NES Revenues Down 9 Percent in 2003

April 5, 2004
NES Rentals Holdings last week filed its Form 10-K with the United States Securities and Exchange Commission for the year ended December 31, 2003. Total revenues for 2003 were $567.1 million compared with $621.3 million for 2002, a difference of $54.2 ...

NES Rentals Holdings last week filed its Form 10-K with the United States Securities and Exchange Commission for the year ended December 31, 2003. Total revenues for 2003 were $567.1 million compared with $621.3 million for 2002, a difference of $54.2 million.

Rental and service revenues accounted for 85.1 percent of the 2003 total revenues, compared to 82.6 percent of 2002 total revenues. The company’s gross profit and operating margins improved in 2003 from 2002 as a result of substantial cost-cutting measures taken throughout the year. The cost-cutting measures included closing and consolidating branch operations, centralizing shared services and administrative functions and rationalizing NES’ rental equipment mix.

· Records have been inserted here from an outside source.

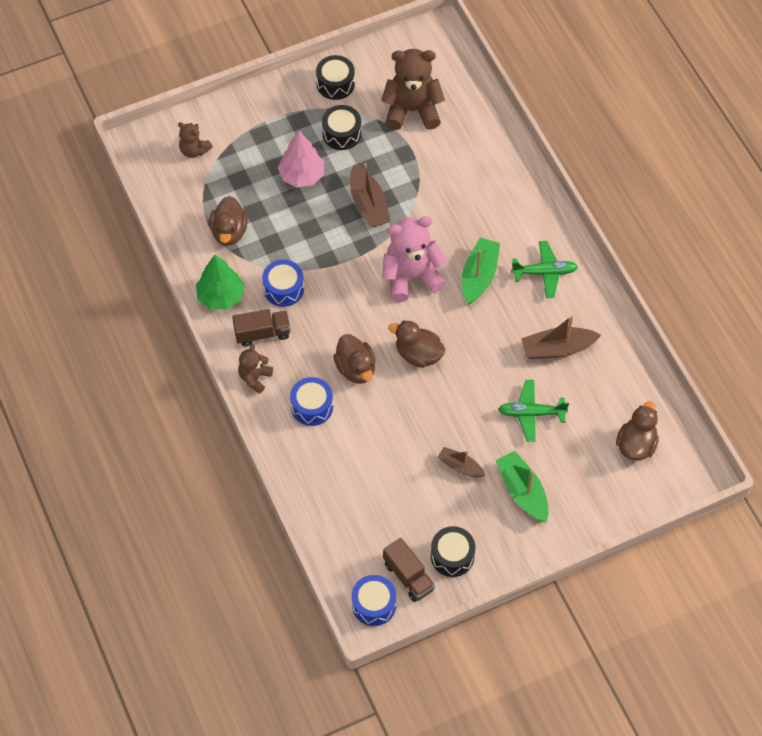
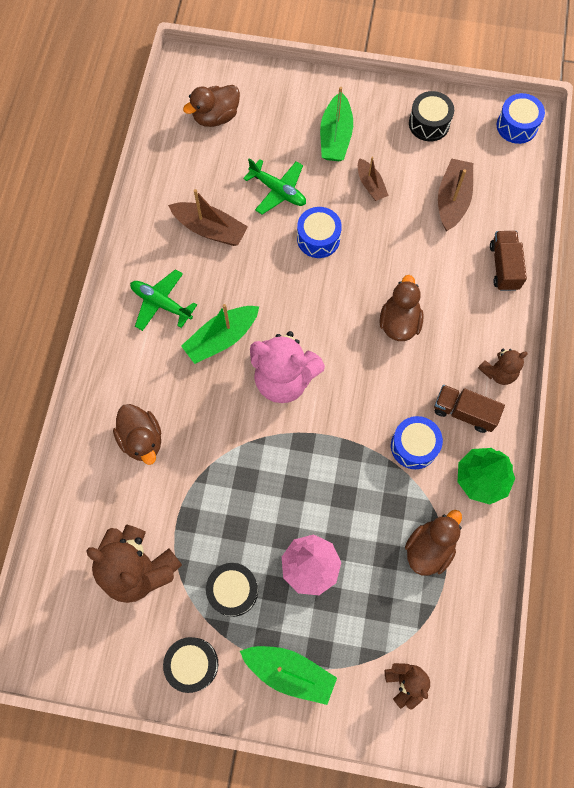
camera: 145 degrees left, 10 degrees up
(271, 114) = (289, 672): none -> green boat
(312, 407) = (463, 312): blue drum -> blue drum (318, 238)
(368, 204) = (267, 484): brown boat -> brown boat (452, 200)
(408, 576) = (475, 129): brown truck -> brown truck (504, 267)
(418, 354) = (333, 300): brown duck -> brown duck (142, 439)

“The company performed much better than expected through this difficult period of time,” said Michael Milligan, chief financial officer. “The financial statements for 2003 reflect the write-off of goodwill and other debt issuance costs that represent non-cash items. NES Rentals now starts off on solid financial ground with a new $500 million credit facility from a bank group led by our long-term agent, Wachovia Bank. We’re fortunate because our current cash position will allow us to increase our fleet’s size, and improve fleet mix and quality.”

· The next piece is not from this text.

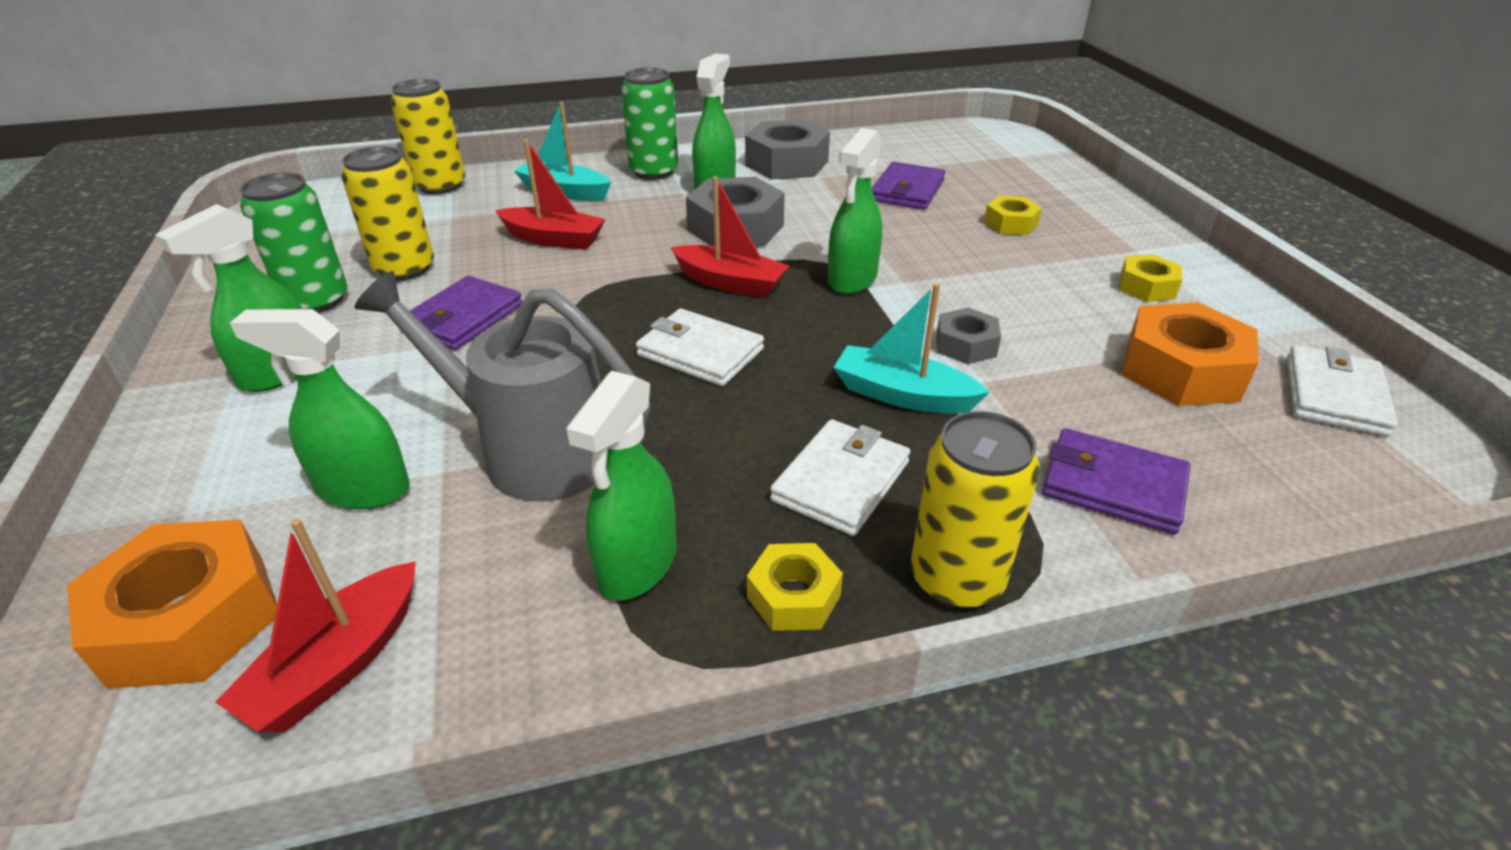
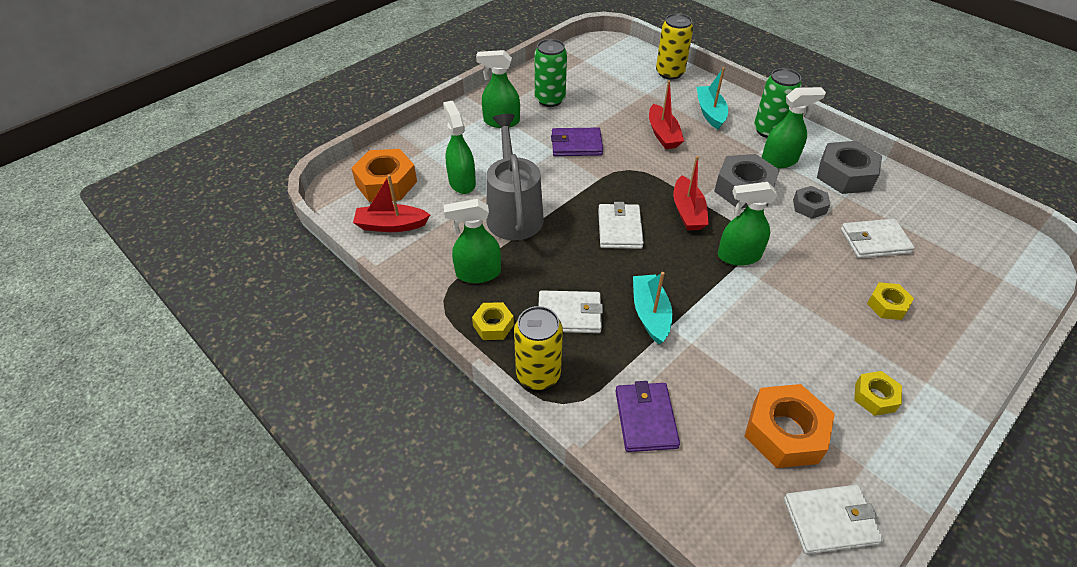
camera: 60 degrees right, 10 degrees up
(404, 269) = (593, 107): yellow can -> none
(907, 190) = (874, 241): purple wallet -> white wallet
(965, 345) = (718, 325): grey nut -> grey nut (809, 206)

According to Doug Booth, NES Rentals interim chief operating officer and a partner with Carl Marks, the new $500 million credit facility will enable NES Rentals to spend about $90 million in capital expenditures in 2004 and aggressively revitalize its fleet of 45,000 pieces of equipment. Fleet revitalization is central to NES’ reorganization and the company plans to reinvest heavily in its fleet over the next several years to meet the needs of its customers.

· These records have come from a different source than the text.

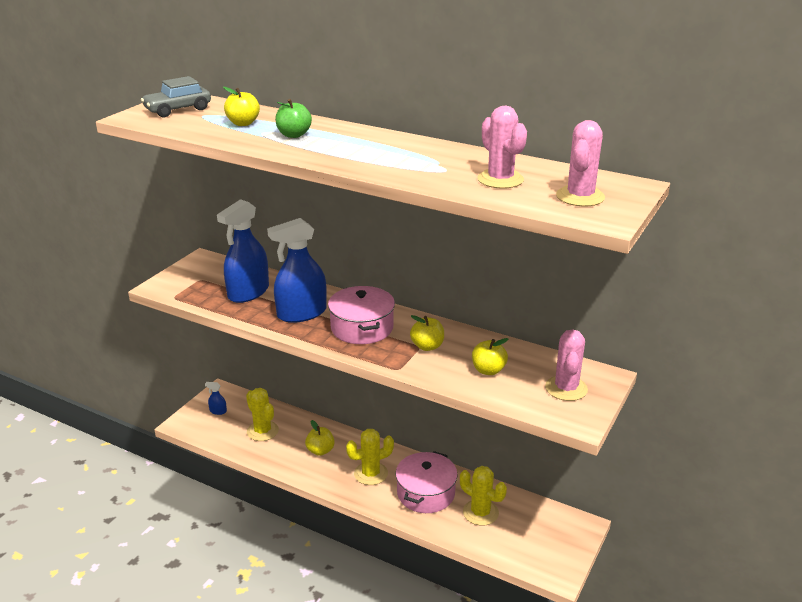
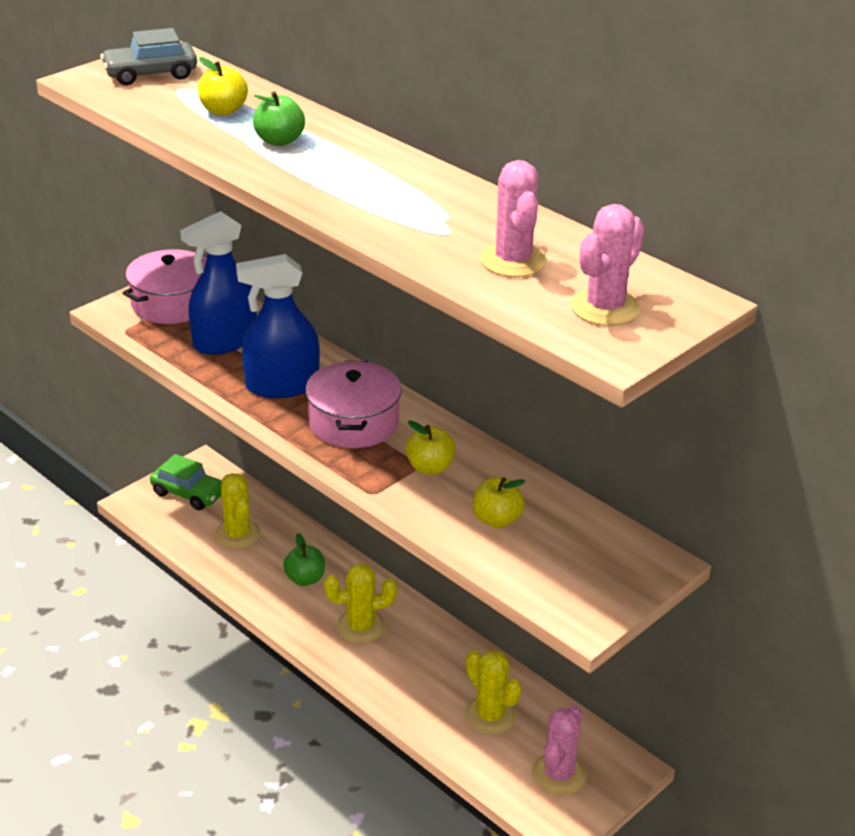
camera: 15 degrees right, 5 degrees up
(218, 411) = (189, 493): blue spray bottle -> green car
(320, 450) = (305, 579): yellow apple -> green apple
(425, 493) = (425, 671): pink pot -> pink pot (172, 303)
(566, 388) = (592, 568): pink cactus -> pink cactus (558, 774)

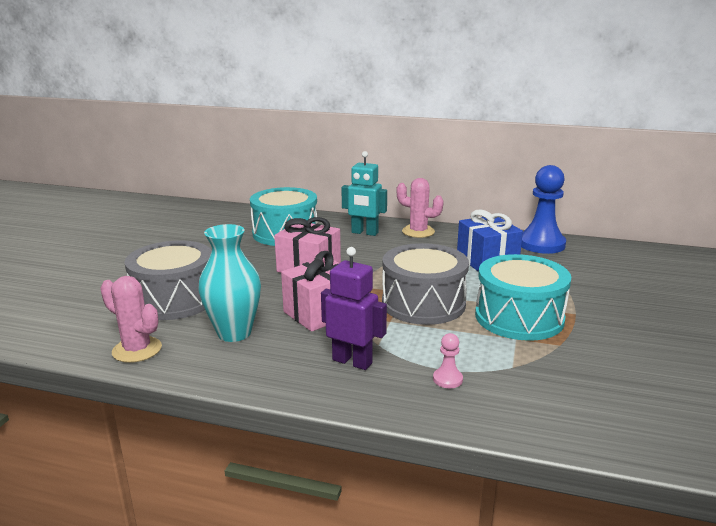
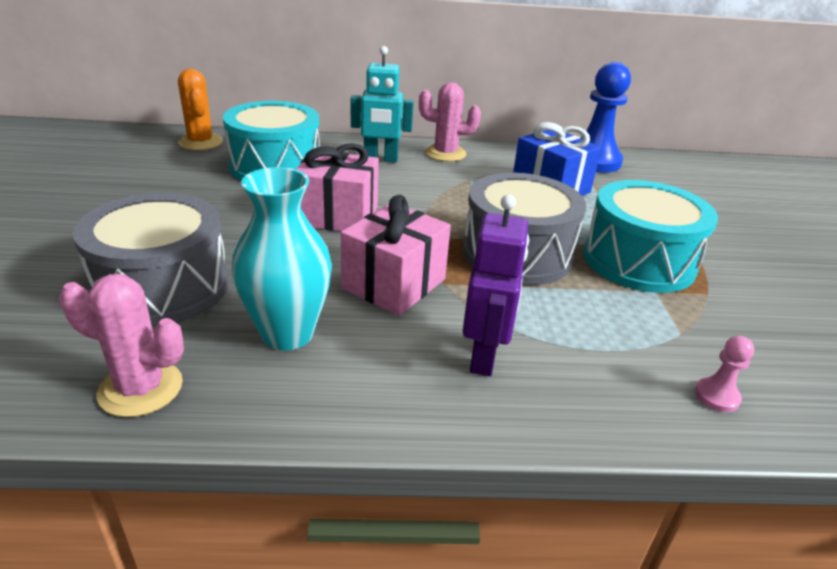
camera: 20 degrees left, 10 degrees up
(243, 215) = (200, 142): none -> orange cactus
(352, 361) = (484, 357): purple robot -> purple robot turned 90 degrees clockwise
(447, 379) = (621, 366): pink pawn -> pink pawn (716, 396)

“We also have successfully consolidated more than a dozen separate information systems into a single database and established a Shared Services Center, which will help us more effectively manage our fleet and enhance customer service nationwide,” said Booth.

NES filed for reorganization on June 27, 2003, and successfully emerged from Chapter 11 protection this past February with the assistance of Carl Marks Consulting Group. The company has 160 locations in 34 states and Canada.

Chicago-based NES Rental Holdings is No. 5 on the RER 100.